Count the lines in the rows below that contain the word "left", and reply with only that number.
===== Provided information =====
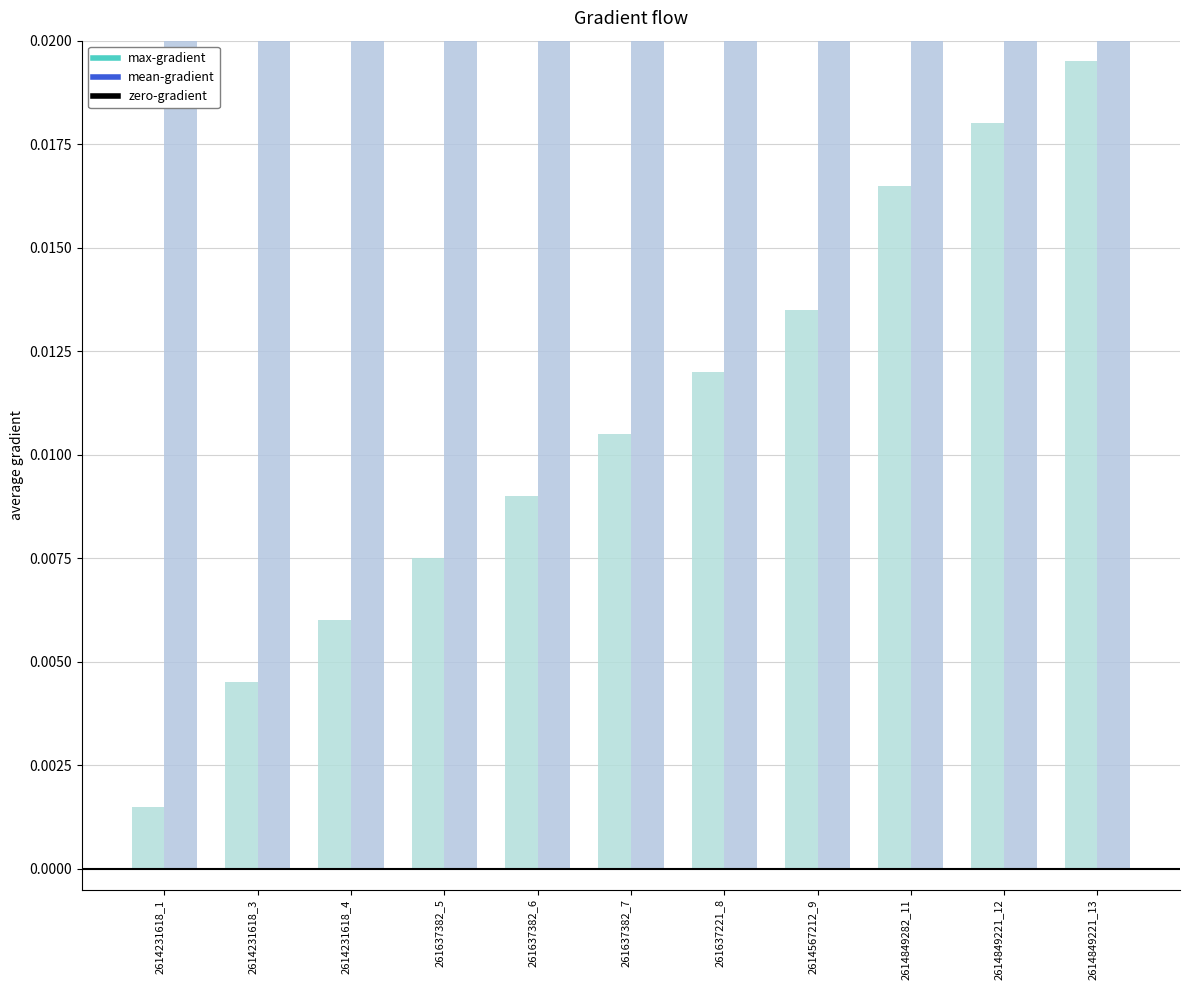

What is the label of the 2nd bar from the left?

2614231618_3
=====
===== Provided information =====
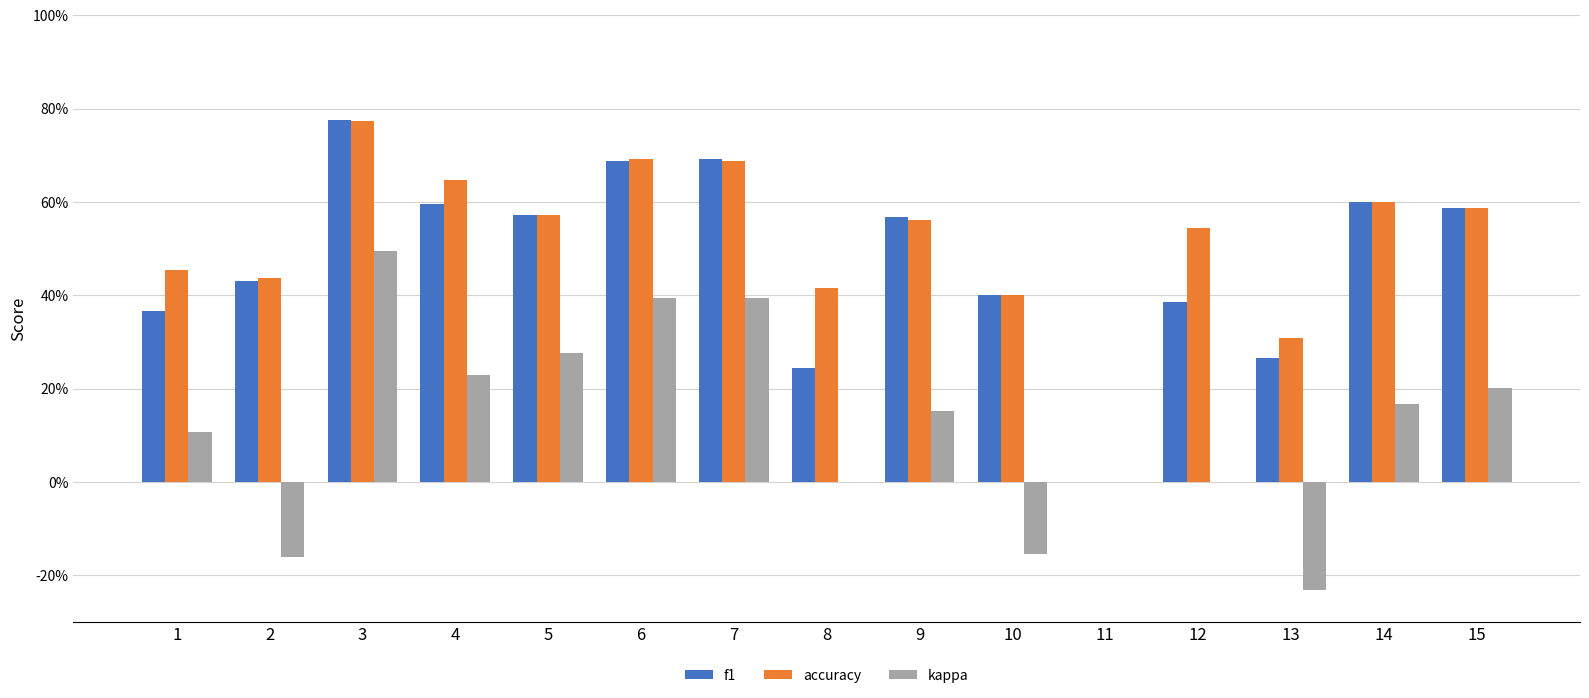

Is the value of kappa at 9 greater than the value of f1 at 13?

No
=====
===== Provided information =====
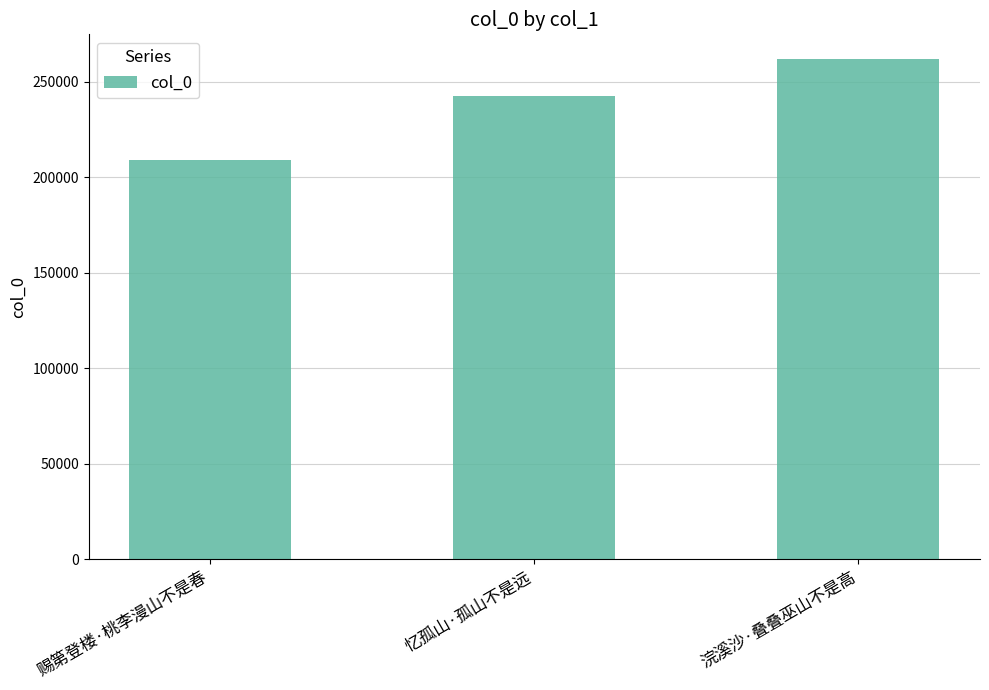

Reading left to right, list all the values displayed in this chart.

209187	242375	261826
=====
Answer section — 2